Dutch fintech Move4Mobile has developed a mobile payments app for Hakrinbank, bringing online payments to Suriname, the smallest country in South America.
The app, named Mopé, will enable anyone with a smartphone to make purchases and transfer money electronically in a country where the majority of transactions are performed using cash.
Mopé provides a mobile wallet from which payment requests can be made using a QR code to receive funds in a number of currencies from elsewhere in the world.
A former Dutch colony, one third of all Surinamese people live in the Netherlands, which would make Mopé a useful tool for sending funds to family back home.
Large numbers of people in Suriname do not own a bank account, but Move4Mobile argues that "smartphone penetration is very high", among the country's population of 583,000.
"If you look at the actual percentage of people using a mobile subscription, it's almost 60% of the population," founder of Move4Mobile, Jan Gerard Gerrits, tells Finextra.
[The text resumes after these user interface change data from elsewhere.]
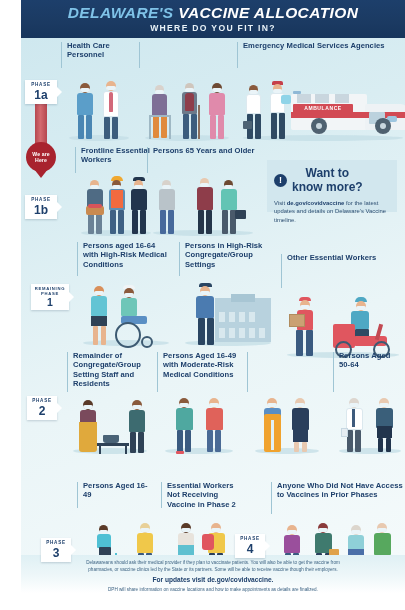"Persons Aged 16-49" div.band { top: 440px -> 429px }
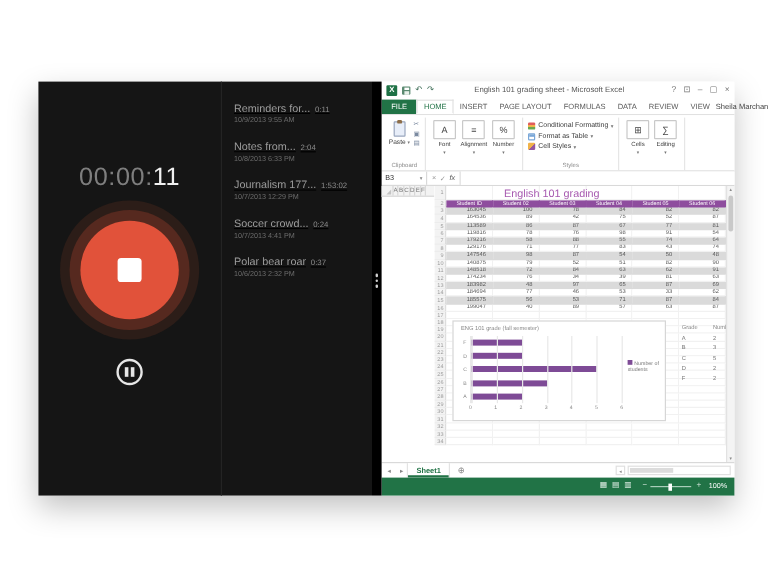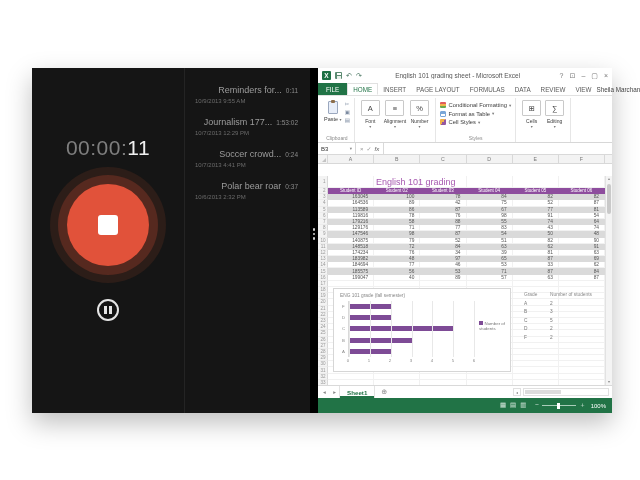"Reminders for..." .rec-item-top { justify-content: flex-end -> flex-start; text-decoration: none -> underline }
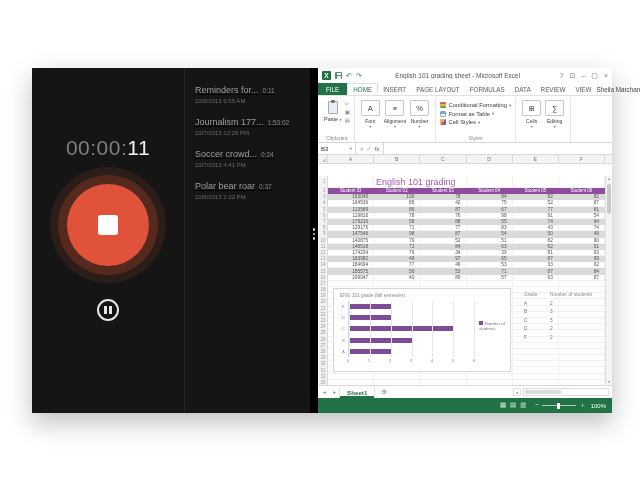"Notes from..." div.rec-item { html: none -> <div> <div> <span>Notes from...</span> <span>2:04</span> </div> <div>10/8/2013 6:33 PM</div> </div> }
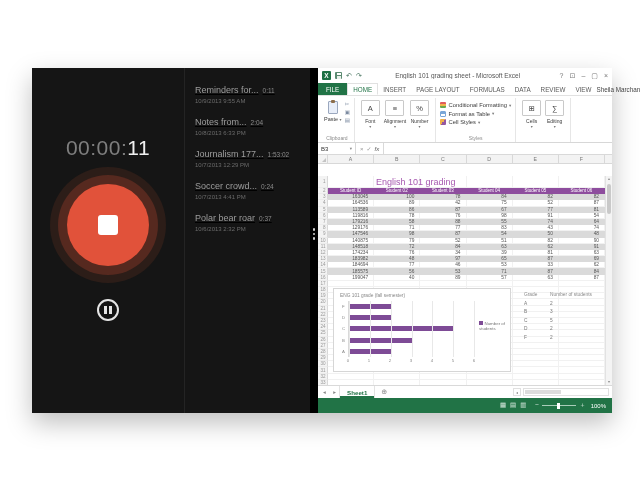"English 101 grading" .sheet-area { flex-direction: column -> row; gap: 12px -> none }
Based on active internet user data provided by Hootsuite, there are 330,000 active mobile internet users in Suriname.
To enable widespread use of the app among Surimanese, there will also need to be considerable uptake by merchants.
Hakrinbank has 16 launch partners and has also created apps specifically for receiving funds, which could be beneficial to gig economy workers.
"We need the merchants to get it all going, that is why we got them involved in the project from the beginning and we asked them about their needs," Gerrits adds.
"Think about the use case of drivers of trucks that are getting paid in cash for delivery. They can use the 'receive-only' variant of the wallet and drive safely without big amounts of cash."